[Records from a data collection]
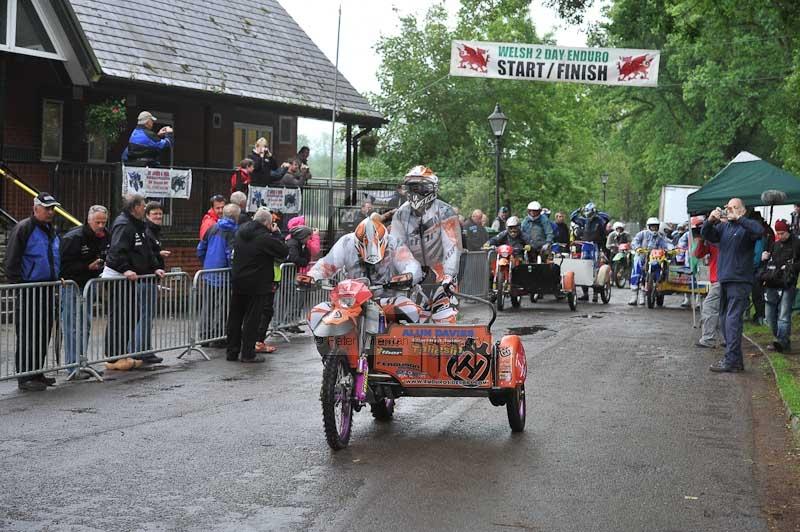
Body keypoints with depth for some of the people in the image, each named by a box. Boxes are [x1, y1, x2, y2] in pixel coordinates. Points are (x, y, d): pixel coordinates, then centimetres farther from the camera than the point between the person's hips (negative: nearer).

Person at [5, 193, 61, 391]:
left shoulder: (52, 231, 17)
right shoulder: (23, 229, -9)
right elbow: (11, 261, -12)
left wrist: (57, 278, 18)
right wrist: (18, 285, -15)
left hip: (48, 290, 8)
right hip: (29, 291, -8)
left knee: (44, 335, 11)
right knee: (28, 336, -5)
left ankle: (37, 373, 21)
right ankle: (25, 377, 0)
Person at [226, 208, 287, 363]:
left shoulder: (240, 232, 5)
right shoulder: (265, 238, -18)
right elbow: (284, 251, -13)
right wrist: (276, 233, -1)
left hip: (237, 282, 6)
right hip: (256, 286, -6)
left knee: (235, 318, 12)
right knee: (252, 319, 1)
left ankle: (231, 352, 17)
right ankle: (248, 353, 4)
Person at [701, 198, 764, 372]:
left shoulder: (746, 227, -4)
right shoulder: (723, 227, 14)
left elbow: (759, 230, -23)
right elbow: (706, 235, 5)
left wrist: (738, 218, -25)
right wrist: (710, 220, -13)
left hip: (740, 281, -7)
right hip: (724, 280, 8)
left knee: (732, 319, -11)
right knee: (725, 319, 11)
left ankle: (731, 360, -11)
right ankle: (735, 360, 19)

→ **Work instructions**: Give every entry again word for word; no images belong in the copy.

→ **Answer to the exercise**:
Body keypoints with depth for some of the people in the image, each named by a box. Boxes are [x1, y1, x2, y2] in pixel coordinates. Points are (x, y, d): pixel coordinates, then centimetres farther from the camera than the point between the person's hips (negative: nearer).

Person at [5, 193, 61, 391]:
left shoulder: (52, 231, 17)
right shoulder: (23, 229, -9)
right elbow: (11, 261, -12)
left wrist: (57, 278, 18)
right wrist: (18, 285, -15)
left hip: (48, 290, 8)
right hip: (29, 291, -8)
left knee: (44, 335, 11)
right knee: (28, 336, -5)
left ankle: (37, 373, 21)
right ankle: (25, 377, 0)
Person at [226, 208, 287, 363]:
left shoulder: (240, 232, 5)
right shoulder: (265, 238, -18)
right elbow: (284, 251, -13)
right wrist: (276, 233, -1)
left hip: (237, 282, 6)
right hip: (256, 286, -6)
left knee: (235, 318, 12)
right knee: (252, 319, 1)
left ankle: (231, 352, 17)
right ankle: (248, 353, 4)
Person at [701, 198, 764, 372]:
left shoulder: (746, 227, -4)
right shoulder: (723, 227, 14)
left elbow: (759, 230, -23)
right elbow: (706, 235, 5)
left wrist: (738, 218, -25)
right wrist: (710, 220, -13)
left hip: (740, 281, -7)
right hip: (724, 280, 8)
left knee: (732, 319, -11)
right knee: (725, 319, 11)
left ankle: (731, 360, -11)
right ankle: (735, 360, 19)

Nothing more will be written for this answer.